Primeiro serviço

A estreia não tardou. A minha mulher, que tantas vezes olha para a mota com cepticismo, foi desta vez a responsável por me lançar à estrada. Já a hora ia adiantada, a fome apertava, e ela pediu-me:
— Vai buscar o jantar… mas leva a mochila.
Disse-o com um sorriso, daqueles que misturam a alegria de quem acredita no blogue com a urgência de quem acredita no estômago. O pedido era claro: hambúrgueres. E assim, com todos de acordo, lá seguimos eu, a Vision e a mochila, rumo à missão.

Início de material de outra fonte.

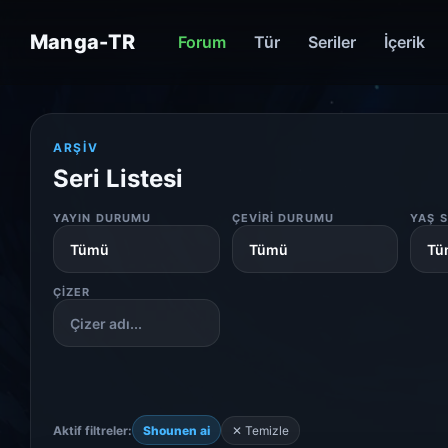
Manga-TR
Forum
Tür
Seriler
İçerik
ARŞIV
Seri Listesi
YAYIN DURUMU
ÇEVIRI DURUMU
YAŞ S
ÇIZER
Aktif filtreler:
Shounen ai
✕ Temizle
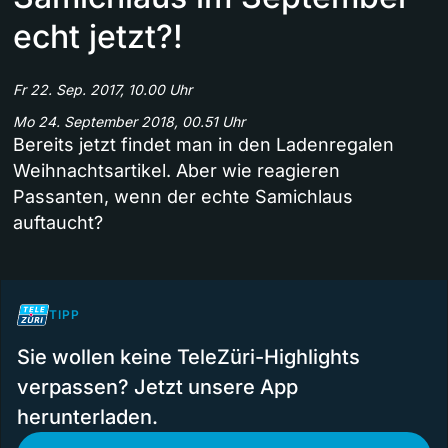
echt jetzt?!
Fr 22. Sep. 2017, 10.00 Uhr
Mo 24. September 2018, 00.51 Uhr
Bereits jetzt findet man in den Ladenregalen
Weihnachtsartikel. Aber wie reagieren
Passanten, wenn der echte Samichlaus
auftaucht?
TIPP
Sie wollen keine TeleZüri-Highlights
verpassen? Jetzt unsere App
herunterladen.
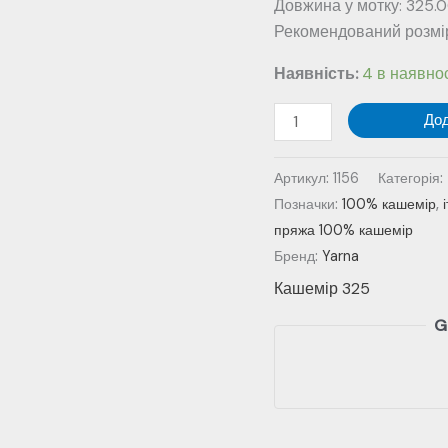
Довжина у мотку: 325.0
Рекомендований розмір 
Наявність:
4 в наявнос
Кашемір
До
325
№
Артикул:
1156
Категорія:
1156
Позначки:
100% кашемір
,
-
пряжа 100% кашемір
бежевий
Бренд:
Yarna
кількість
Кашемір 325
G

A noite caía depressa, os dias já encurtam. Enquanto descia Ferreiros, entrou também na rotunda uma PCX com mochila da Glovo. Os aromas no ar não enganavam: era a hora do jantar e cada mota parecia perseguir o seu destino gastronómico.
Cheguei ao restaurante e estacionei com pompa. Entrei pela frente, mochila às costas, alças refletoras a anunciar-me como paramédico de fast food. No quiosque, elaborei o pedido com uma solenidade exagerada, como se a integridade da missão dependesse disso. Paguei como um vulgar cliente, mas sentia-me em “serviço”, pronto para salvar um lar inteiro da fome.
Havia uma mesa reservada a home delivery. Pois bem, esperei junto a ela. Quando finalmente o pedido ficou pronto, pedi licença a quem se atravessava, e usei aquela mesa como se fosse minha por direito. Home delivery? Deve ser comigo. Acondicionei quatro menus quentes e respetivas bebidas frias com cuidado quase cirúrgico. Era o primeiro teste real: chegar com o quente ainda quente e o frio ainda frio.
A Vision, cúmplice e firme, não desapontou. Acelerámos noite dentro com a urgência de quem carrega mais do que hambúrgueres. Ainda cruzei com outra PCX, agora da Bolt Food, que me acompanhou até à entrada do bairro. Depois segui sozinho, reta longa à frente, cheio de foco e pompa, como se a dignidade da refeição dependesse da minha condução.
Cheguei a casa e entreguei o jantar. Missão cumprida.
Não ganhei gorjeta, mas ganhei o sorriso da minha mulher. E isso, convenhamos, paga o serviço.